## start Document text

Oh. It's the most beautiful thing I've ever seen... I want one.

I'll reserve judgement on the "real or not" question. I believe I and most others were wrong about the 24-70mm II

*Note*: Just because it's been photoshopped doesn't mean it isn't real.


----------



## life (Aug 1, 2012)

*Re: Canon EF 135 f/1.8L IS*

Fake.

Aside from the lack of proper curve for the lettering around the USM IS part, 
there is also a large amount of apparently cloned pixels.


----------



## K-amps (Aug 1, 2012)

*Re: Canon EF 135 f/1.8L IS*



DJL329 said:


> Definitely looks like a 'shopped 100mm f/2.8L IS Macro.
> 
> They moved the "Canon badge" into the area where the tripod ring goes (note the badge is much wider than it needs to be, as if the word "Macro" had been removed) and then moved the distance scale (it's not from the 100 macro, though) to where the badge had been. They also shortened the area between the focus ring and the red ring.



My thoughts exactly. the lettering on the edge is not rounded well. The perspective on it is a bit off.

However if real; thats another $2200 lens that Canon will be happy to sell you... the good news... maybe some dudes will fleabay their Mk.1's and we can get them at nice prices...


----------



## dryanparker (Aug 1, 2012)

*Re: Canon EF 135 f/1.8L IS*



life said:


> Fake.
> 
> Aside from the lack of proper curve for the lettering around the USM IS part,
> there is also a large amount of apparently cloned pixels.



Good catch. Also, it does appear the front element was lifted from a similar image of the 24-70/L II...


----------



## mathino (Aug 1, 2012)

*Re: Canon EF 135 f/1.8L IS*

Looks fake to me too.

It looks like a merger of current 100L Macro and 24-70 f/2.8 L USM II.

...but...Im sure many of us would want such lens  Could this be THE mysterious lens from post about new tilt-shifts ?


----------



## neuroanatomist (Aug 1, 2012)

*Re: Canon EF 135 f/1.8L IS*

I agree that it looks like a fake. But then...I said the same thing about the first image of the 24-70mm II... :-[

I'd be happy to be wrong again!


----------



## DavidRiesenberg (Aug 1, 2012)

*Re: Canon EF 135 f/1.8L IS*

Exactly. This image having some work done on it does not mean it is fake.

## end Document text

Written problem 1
Decide whether each statement below agrees with the forum thread about the Canon EF 135 f/1.8L IS image. Answer yes or no for each, and quote the deciding words from the thread. (a) One poster says the distance scale in the image was taken from the 100mm macro. (b) The poster named life points to apparently cloned pixels in the image. (c) The poster named neuroanatomist says being wrong again would be welcome.

## start Data shown

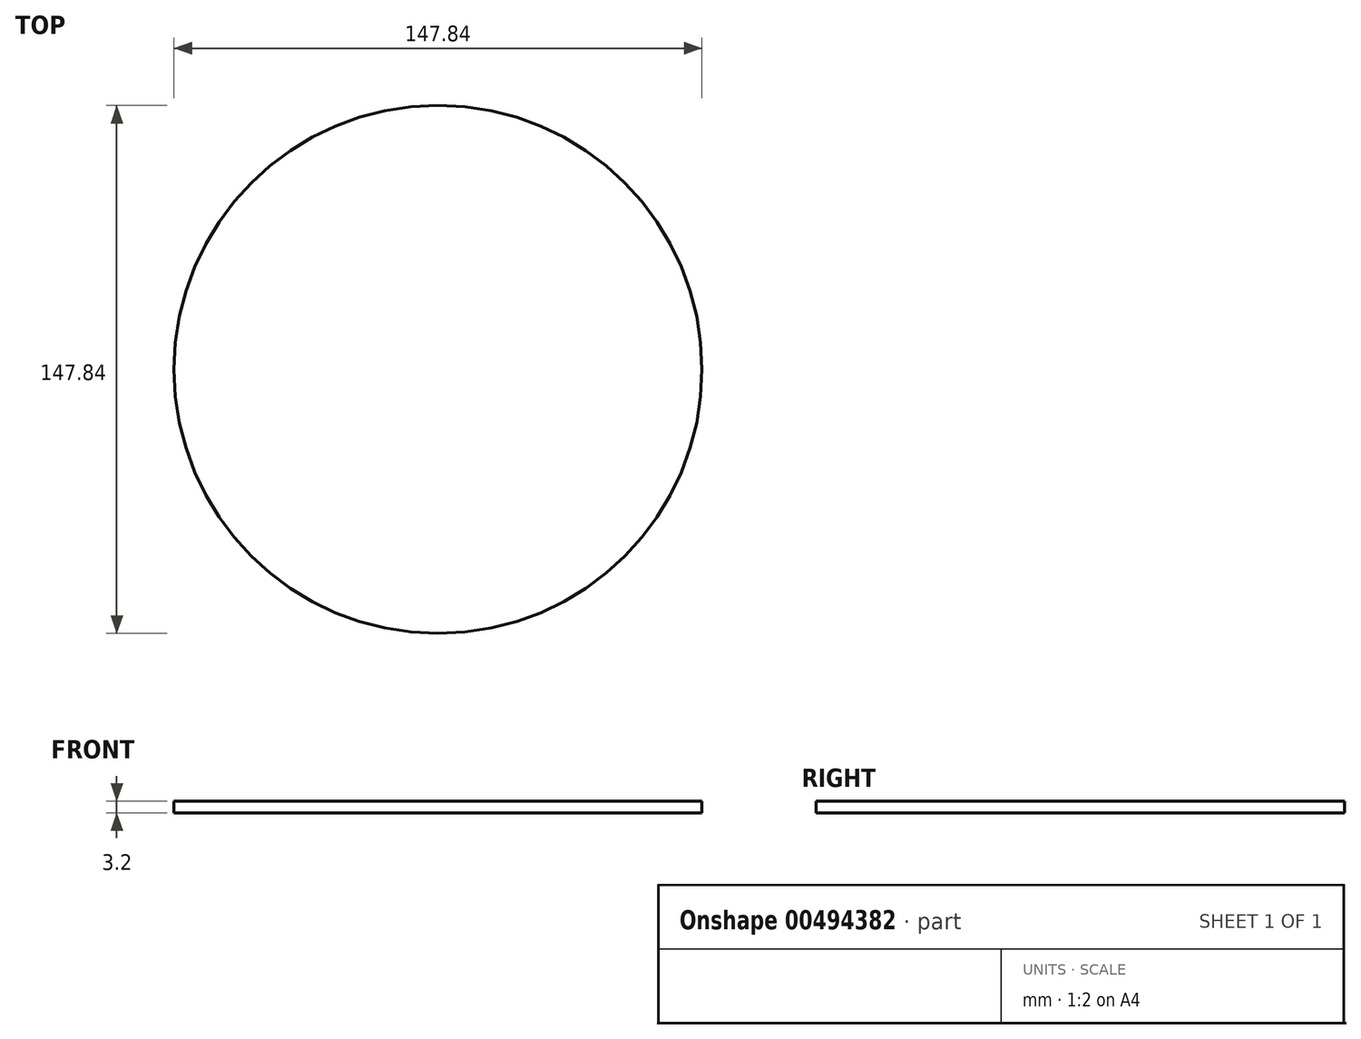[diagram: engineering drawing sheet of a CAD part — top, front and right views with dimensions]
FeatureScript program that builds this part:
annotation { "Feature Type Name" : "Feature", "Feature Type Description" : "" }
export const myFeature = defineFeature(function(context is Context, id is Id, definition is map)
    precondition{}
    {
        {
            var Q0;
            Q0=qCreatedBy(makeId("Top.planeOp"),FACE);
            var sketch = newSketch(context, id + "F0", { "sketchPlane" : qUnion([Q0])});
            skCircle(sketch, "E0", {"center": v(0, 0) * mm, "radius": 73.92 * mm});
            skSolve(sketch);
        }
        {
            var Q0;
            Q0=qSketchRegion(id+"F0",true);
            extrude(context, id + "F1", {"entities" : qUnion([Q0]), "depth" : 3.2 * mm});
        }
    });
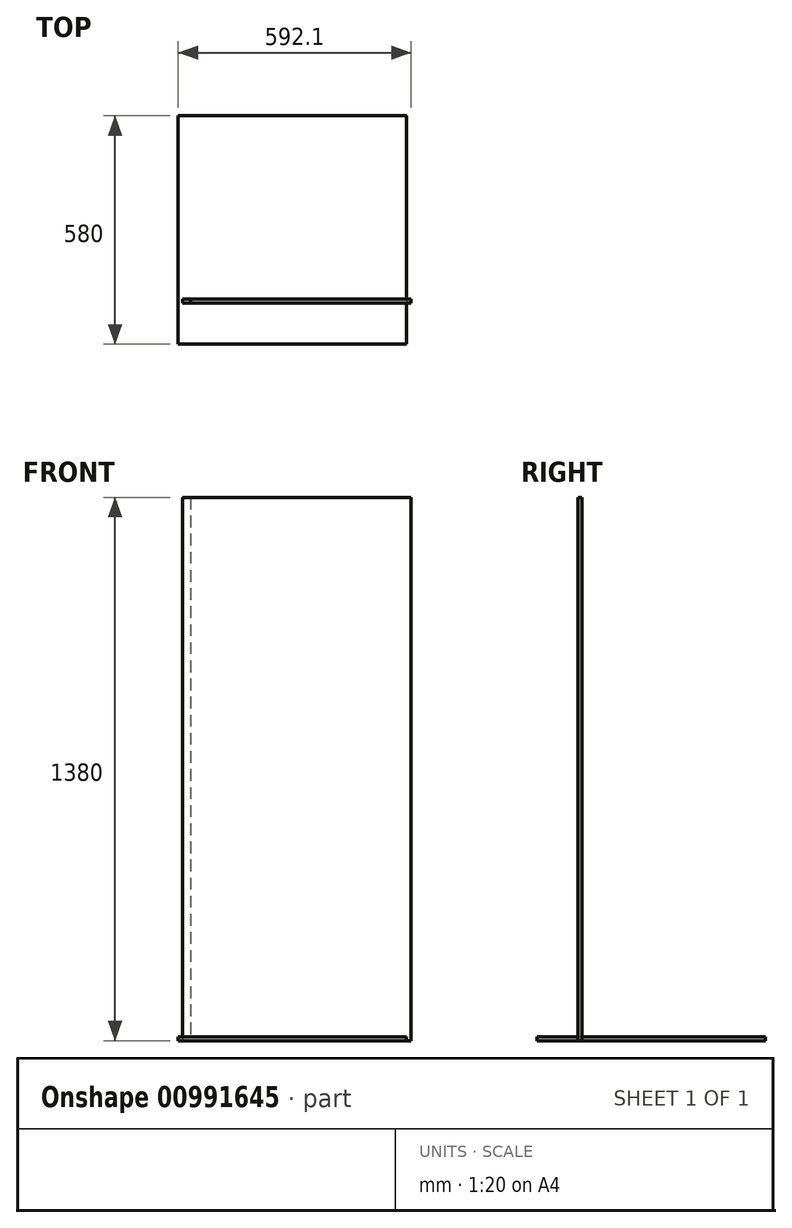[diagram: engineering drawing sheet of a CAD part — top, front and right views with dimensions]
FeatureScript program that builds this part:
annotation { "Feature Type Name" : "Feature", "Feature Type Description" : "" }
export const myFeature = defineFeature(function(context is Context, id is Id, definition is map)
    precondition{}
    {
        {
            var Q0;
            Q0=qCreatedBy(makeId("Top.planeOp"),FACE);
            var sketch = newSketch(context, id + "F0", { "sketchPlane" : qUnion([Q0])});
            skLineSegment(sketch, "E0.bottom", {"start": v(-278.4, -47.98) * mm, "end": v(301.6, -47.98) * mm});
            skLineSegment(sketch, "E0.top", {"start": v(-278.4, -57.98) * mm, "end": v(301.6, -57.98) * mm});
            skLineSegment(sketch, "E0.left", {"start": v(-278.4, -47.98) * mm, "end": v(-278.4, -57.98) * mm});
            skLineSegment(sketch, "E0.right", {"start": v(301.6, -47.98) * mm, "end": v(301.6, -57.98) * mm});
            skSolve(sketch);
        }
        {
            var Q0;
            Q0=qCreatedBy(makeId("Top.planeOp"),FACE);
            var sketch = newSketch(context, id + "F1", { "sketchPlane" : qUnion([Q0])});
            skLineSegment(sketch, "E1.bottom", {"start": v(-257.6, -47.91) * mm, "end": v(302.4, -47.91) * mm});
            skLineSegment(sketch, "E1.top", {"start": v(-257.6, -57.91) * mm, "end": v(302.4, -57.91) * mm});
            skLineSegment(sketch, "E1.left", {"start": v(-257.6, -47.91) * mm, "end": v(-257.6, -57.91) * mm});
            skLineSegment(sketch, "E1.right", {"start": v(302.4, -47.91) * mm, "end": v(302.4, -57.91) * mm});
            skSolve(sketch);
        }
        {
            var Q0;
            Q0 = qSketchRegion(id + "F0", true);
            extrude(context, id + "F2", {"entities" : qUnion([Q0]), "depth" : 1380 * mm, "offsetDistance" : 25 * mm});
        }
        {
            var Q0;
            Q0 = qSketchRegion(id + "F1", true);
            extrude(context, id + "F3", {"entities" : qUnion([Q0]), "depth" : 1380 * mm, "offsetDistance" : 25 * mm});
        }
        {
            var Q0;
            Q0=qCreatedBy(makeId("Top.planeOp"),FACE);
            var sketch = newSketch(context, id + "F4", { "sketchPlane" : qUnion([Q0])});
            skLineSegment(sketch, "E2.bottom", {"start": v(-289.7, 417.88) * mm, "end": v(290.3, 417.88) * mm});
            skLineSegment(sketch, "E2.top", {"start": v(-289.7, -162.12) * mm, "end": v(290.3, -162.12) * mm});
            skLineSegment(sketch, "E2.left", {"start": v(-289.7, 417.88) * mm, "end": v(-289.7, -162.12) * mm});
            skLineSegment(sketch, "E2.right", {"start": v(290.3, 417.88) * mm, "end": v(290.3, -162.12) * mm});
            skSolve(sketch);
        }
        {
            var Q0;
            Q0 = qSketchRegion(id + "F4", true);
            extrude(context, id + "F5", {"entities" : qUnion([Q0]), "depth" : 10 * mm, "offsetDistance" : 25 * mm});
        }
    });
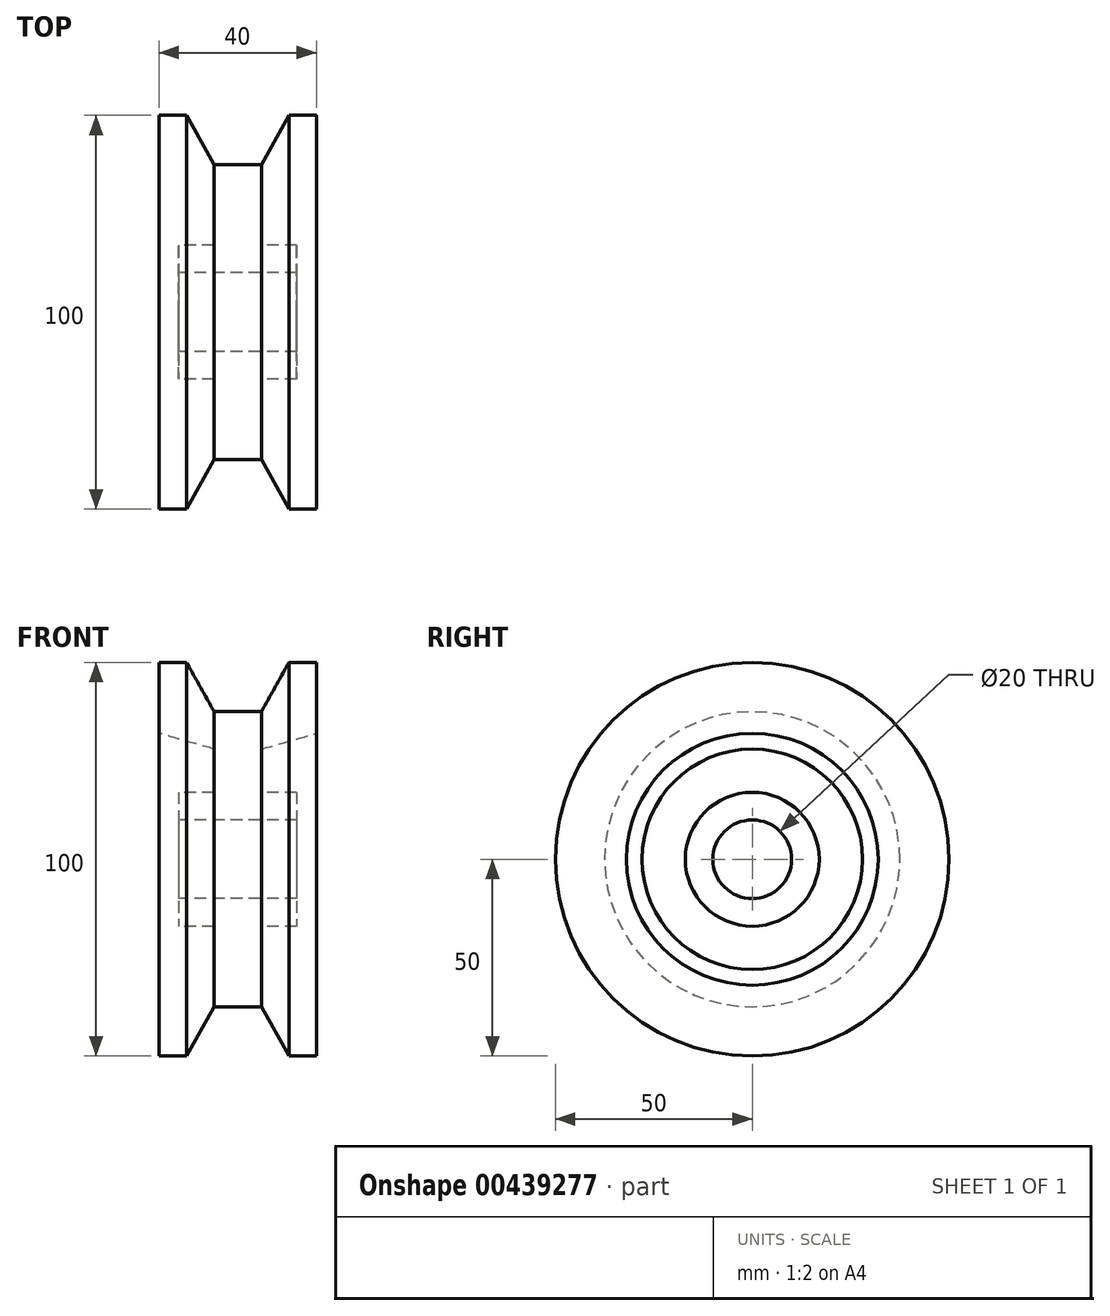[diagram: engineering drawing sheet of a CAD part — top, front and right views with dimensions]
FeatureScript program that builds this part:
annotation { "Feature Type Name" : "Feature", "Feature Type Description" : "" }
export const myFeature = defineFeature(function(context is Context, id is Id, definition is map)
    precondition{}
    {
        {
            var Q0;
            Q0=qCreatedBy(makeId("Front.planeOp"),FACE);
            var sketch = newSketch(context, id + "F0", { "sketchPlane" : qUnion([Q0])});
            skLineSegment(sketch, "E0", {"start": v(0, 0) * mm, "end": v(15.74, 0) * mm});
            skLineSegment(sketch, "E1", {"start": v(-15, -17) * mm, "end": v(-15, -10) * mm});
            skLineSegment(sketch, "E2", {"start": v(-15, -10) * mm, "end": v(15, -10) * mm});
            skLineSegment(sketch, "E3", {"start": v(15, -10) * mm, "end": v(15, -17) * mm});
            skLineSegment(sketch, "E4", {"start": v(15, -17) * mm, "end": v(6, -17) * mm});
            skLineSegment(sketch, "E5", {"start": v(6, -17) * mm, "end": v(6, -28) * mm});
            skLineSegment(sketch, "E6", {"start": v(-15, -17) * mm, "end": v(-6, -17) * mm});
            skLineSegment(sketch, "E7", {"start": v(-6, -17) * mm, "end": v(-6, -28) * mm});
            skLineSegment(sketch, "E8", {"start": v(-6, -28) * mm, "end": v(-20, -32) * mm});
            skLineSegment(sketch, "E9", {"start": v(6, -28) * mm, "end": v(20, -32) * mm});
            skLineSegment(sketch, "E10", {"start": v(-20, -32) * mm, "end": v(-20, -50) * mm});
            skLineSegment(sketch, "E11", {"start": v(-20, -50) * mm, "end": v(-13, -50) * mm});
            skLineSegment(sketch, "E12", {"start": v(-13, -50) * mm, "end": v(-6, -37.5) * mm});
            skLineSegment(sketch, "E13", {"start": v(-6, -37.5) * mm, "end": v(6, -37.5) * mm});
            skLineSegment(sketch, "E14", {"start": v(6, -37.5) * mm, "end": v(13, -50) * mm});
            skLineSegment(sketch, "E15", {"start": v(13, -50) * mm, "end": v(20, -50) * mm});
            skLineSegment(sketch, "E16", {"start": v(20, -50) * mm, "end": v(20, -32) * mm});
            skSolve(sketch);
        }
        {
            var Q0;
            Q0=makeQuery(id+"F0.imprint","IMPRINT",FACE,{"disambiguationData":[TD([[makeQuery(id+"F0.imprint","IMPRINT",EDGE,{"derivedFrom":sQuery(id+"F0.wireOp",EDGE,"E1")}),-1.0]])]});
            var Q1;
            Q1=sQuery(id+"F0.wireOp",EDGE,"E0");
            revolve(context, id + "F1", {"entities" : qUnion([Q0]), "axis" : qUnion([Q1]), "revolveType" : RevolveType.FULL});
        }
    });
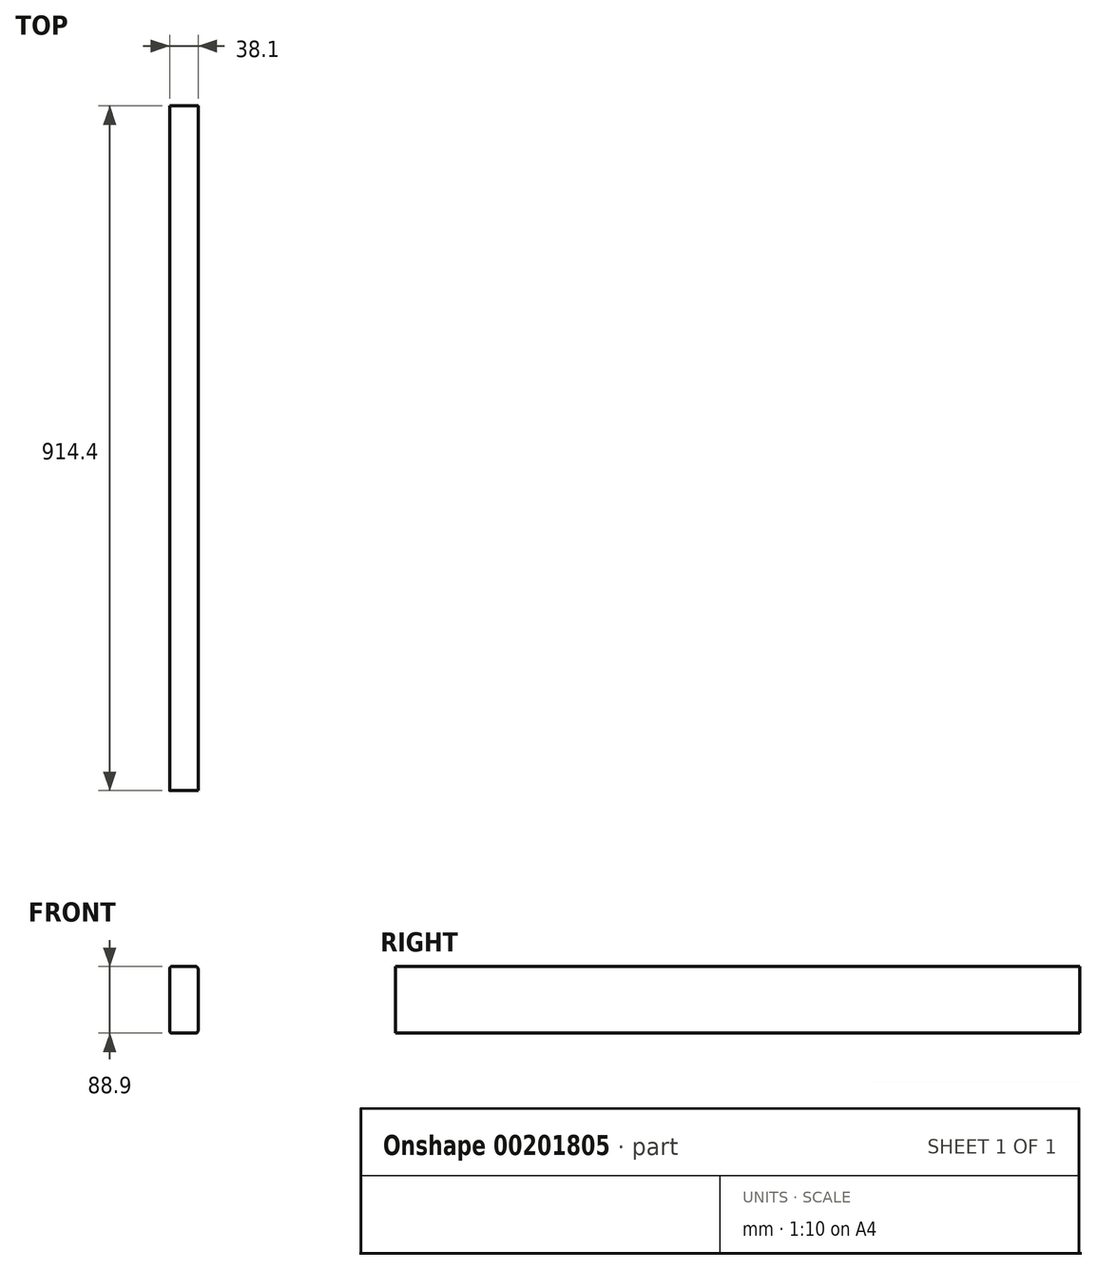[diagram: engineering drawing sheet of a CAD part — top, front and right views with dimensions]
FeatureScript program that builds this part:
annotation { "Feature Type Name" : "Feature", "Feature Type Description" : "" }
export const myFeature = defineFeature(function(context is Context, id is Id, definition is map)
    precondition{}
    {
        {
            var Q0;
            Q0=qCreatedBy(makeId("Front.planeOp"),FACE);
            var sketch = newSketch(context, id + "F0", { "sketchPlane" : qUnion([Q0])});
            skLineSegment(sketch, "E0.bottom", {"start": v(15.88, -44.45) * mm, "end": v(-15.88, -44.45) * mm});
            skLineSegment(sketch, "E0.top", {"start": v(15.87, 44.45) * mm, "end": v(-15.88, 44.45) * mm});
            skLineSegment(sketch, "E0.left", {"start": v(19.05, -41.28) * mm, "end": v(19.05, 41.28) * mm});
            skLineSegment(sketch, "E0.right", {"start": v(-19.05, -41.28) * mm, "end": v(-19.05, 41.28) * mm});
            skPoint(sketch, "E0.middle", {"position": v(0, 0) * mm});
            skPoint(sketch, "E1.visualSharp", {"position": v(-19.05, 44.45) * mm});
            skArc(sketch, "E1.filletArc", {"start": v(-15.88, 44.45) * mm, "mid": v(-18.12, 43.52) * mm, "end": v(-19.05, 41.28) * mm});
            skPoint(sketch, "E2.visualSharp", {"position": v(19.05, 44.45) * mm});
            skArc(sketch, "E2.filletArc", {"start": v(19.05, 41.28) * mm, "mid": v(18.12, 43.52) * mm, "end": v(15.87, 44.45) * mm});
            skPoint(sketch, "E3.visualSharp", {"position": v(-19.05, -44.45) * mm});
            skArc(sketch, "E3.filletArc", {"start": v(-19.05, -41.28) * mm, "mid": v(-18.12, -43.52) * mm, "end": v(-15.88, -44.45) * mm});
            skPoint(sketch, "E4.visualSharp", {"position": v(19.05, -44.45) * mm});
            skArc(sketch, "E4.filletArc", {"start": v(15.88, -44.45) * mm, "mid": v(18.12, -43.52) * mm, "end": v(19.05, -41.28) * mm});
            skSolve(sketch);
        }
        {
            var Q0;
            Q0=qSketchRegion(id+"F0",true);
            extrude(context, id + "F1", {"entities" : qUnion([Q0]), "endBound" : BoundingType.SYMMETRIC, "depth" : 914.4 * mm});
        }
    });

## end Data shown

Written problem 2
Collect every line of the listing that contains the string "qSketchRegion".

Answer 1
(a) No: "it's not from the 100 macro, though"
(b) Yes: "there is also a large amount of apparently cloned pixels."
(c) Yes: "I'd be happy to be wrong again!"

Answer 2
            Q0=qSketchRegion(id+"F0",true);
            Q0 = qSketchRegion(id + "F0", true);
            Q0 = qSketchRegion(id + "F1", true);
            Q0 = qSketchRegion(id + "F4", true);
            Q0=qSketchRegion(id+"F0",true);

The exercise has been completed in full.